** Aim of the exercise **
Gather each line from the rows below that contains the word "Which".

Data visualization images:
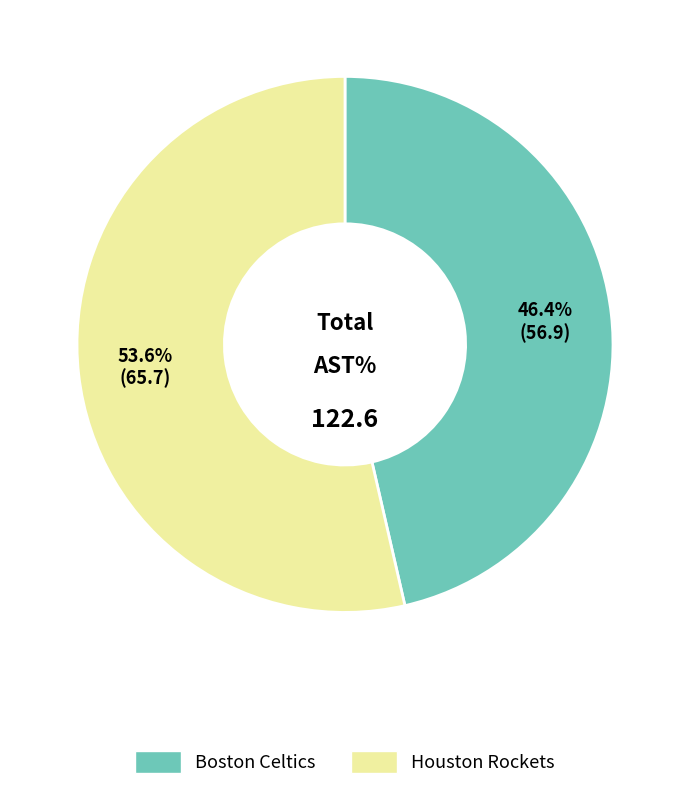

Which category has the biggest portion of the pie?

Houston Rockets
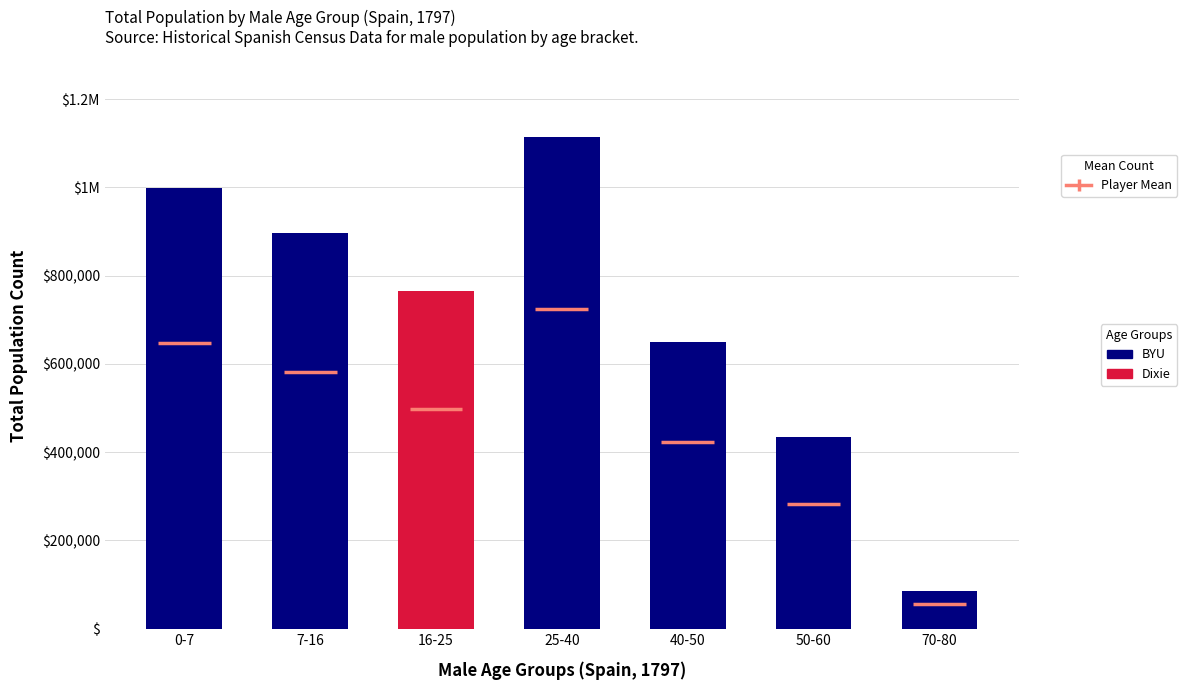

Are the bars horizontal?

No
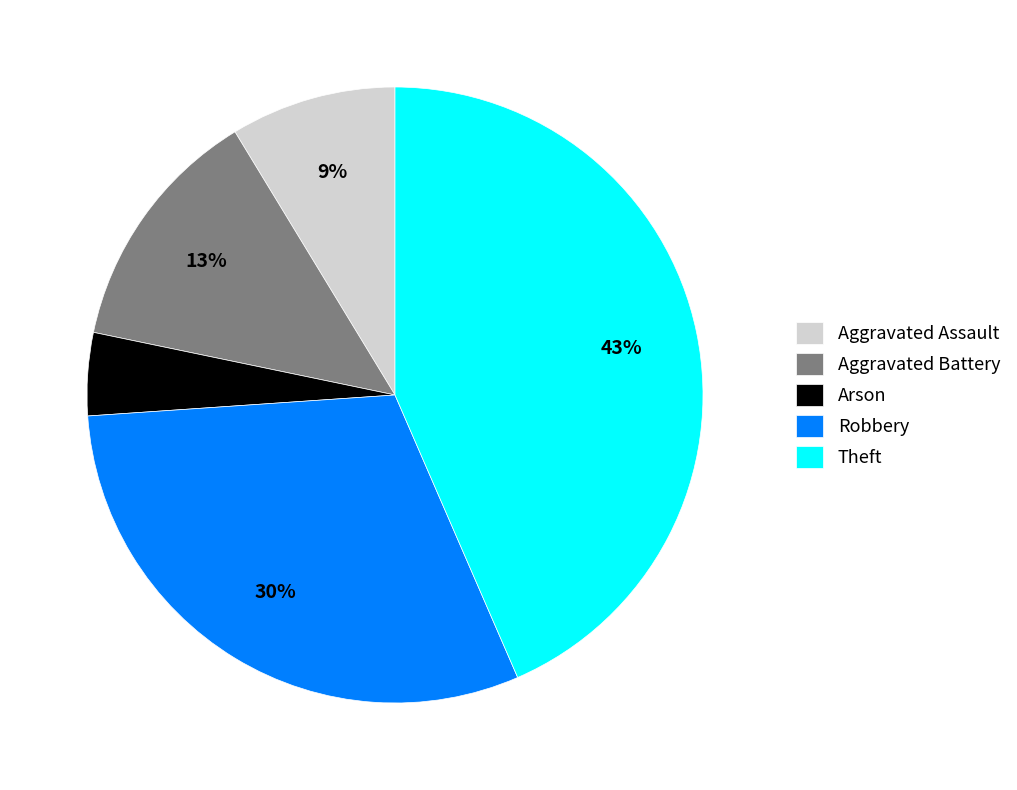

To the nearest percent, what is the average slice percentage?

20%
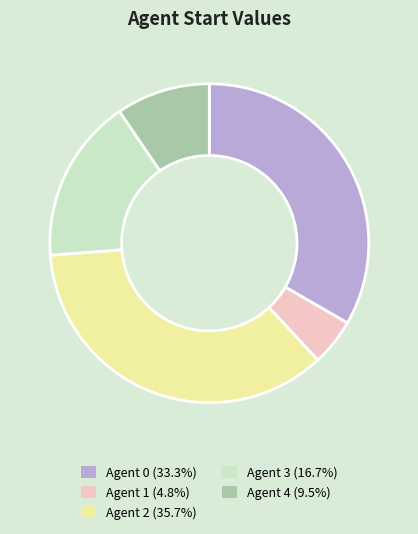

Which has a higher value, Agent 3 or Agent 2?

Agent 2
==
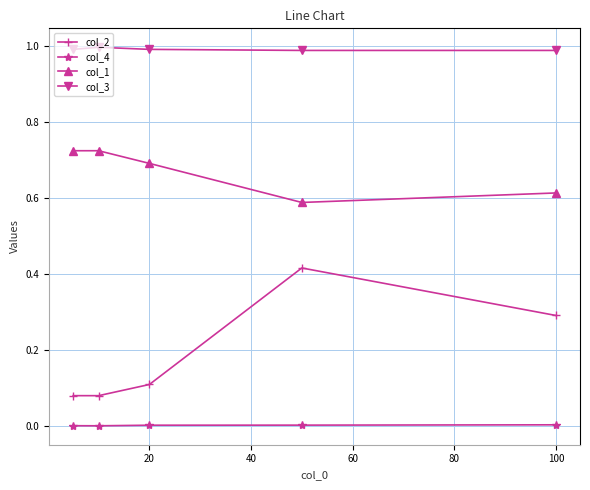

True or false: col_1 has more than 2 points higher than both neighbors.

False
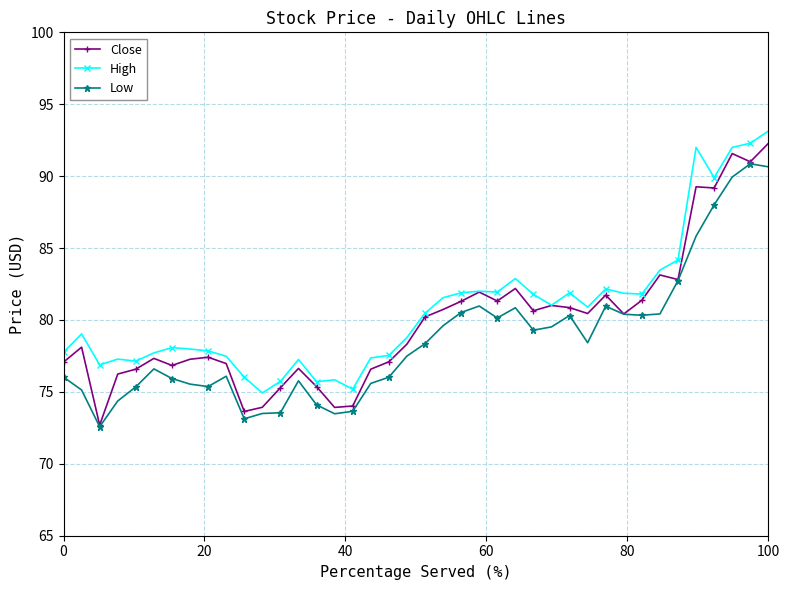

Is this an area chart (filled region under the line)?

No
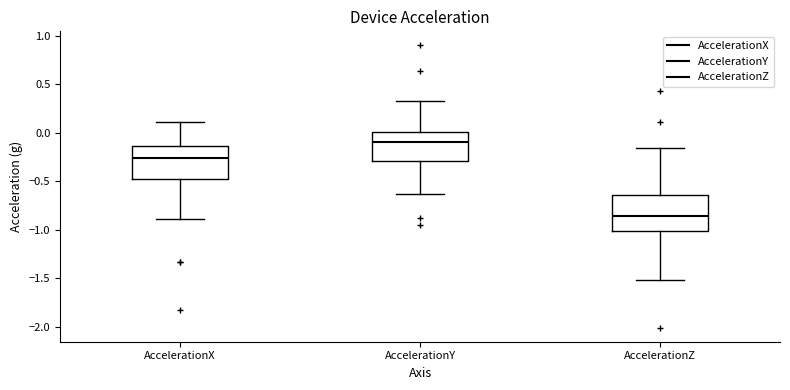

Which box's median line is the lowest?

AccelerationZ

** Exercise result **
Which category has the biggest portion of the pie?
Which has a higher value, Agent 3 or Agent 2?
Which box's median line is the lowest?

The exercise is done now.